Show every line in the listing below that contains the string "발포바퀴".

(Saved data entries)
-- -- --

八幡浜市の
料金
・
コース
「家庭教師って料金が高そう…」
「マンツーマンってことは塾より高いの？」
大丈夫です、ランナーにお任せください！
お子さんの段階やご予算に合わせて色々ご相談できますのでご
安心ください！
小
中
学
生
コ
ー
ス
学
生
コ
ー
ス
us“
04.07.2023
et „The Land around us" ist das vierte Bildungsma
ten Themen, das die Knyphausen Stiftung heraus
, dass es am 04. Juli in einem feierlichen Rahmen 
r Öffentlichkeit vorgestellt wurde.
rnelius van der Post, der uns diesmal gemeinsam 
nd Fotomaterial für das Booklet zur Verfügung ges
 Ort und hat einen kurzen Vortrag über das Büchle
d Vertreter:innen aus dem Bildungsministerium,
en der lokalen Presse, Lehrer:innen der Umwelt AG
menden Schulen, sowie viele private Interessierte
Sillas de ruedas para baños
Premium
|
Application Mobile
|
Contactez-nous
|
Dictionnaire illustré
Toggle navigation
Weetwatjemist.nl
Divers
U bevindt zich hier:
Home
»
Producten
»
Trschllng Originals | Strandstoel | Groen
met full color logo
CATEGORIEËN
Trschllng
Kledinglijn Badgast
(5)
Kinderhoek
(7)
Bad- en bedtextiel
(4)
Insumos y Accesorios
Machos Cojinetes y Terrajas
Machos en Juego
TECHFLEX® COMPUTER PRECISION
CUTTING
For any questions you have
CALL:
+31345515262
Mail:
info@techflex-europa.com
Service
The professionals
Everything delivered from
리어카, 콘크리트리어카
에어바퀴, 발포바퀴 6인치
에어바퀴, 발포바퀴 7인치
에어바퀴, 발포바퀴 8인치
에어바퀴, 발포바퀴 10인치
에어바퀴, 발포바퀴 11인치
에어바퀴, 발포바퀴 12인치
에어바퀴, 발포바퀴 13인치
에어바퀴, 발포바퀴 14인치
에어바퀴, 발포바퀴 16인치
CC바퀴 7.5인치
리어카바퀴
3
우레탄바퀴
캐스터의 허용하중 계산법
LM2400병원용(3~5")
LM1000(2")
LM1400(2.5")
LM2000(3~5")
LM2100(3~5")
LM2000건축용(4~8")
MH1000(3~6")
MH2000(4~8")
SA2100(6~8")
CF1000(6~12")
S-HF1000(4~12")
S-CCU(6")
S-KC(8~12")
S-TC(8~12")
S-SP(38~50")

-- -- --

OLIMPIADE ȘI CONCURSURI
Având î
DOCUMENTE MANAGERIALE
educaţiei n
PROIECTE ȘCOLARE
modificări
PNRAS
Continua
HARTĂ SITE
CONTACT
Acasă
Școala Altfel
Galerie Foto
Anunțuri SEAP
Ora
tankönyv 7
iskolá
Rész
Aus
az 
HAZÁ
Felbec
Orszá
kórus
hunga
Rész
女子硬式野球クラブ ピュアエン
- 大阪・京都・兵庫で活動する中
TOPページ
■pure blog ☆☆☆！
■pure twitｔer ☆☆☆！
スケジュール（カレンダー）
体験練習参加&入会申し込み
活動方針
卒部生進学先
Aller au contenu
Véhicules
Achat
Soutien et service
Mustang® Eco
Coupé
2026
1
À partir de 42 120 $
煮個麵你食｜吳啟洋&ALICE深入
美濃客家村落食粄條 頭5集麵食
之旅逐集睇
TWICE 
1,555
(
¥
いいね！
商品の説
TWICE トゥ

-- -- --

Response to the exercise:
에어바퀴, 발포바퀴 6인치
에어바퀴, 발포바퀴 7인치
에어바퀴, 발포바퀴 8인치
에어바퀴, 발포바퀴 10인치
에어바퀴, 발포바퀴 11인치
에어바퀴, 발포바퀴 12인치
에어바퀴, 발포바퀴 13인치
에어바퀴, 발포바퀴 14인치
에어바퀴, 발포바퀴 16인치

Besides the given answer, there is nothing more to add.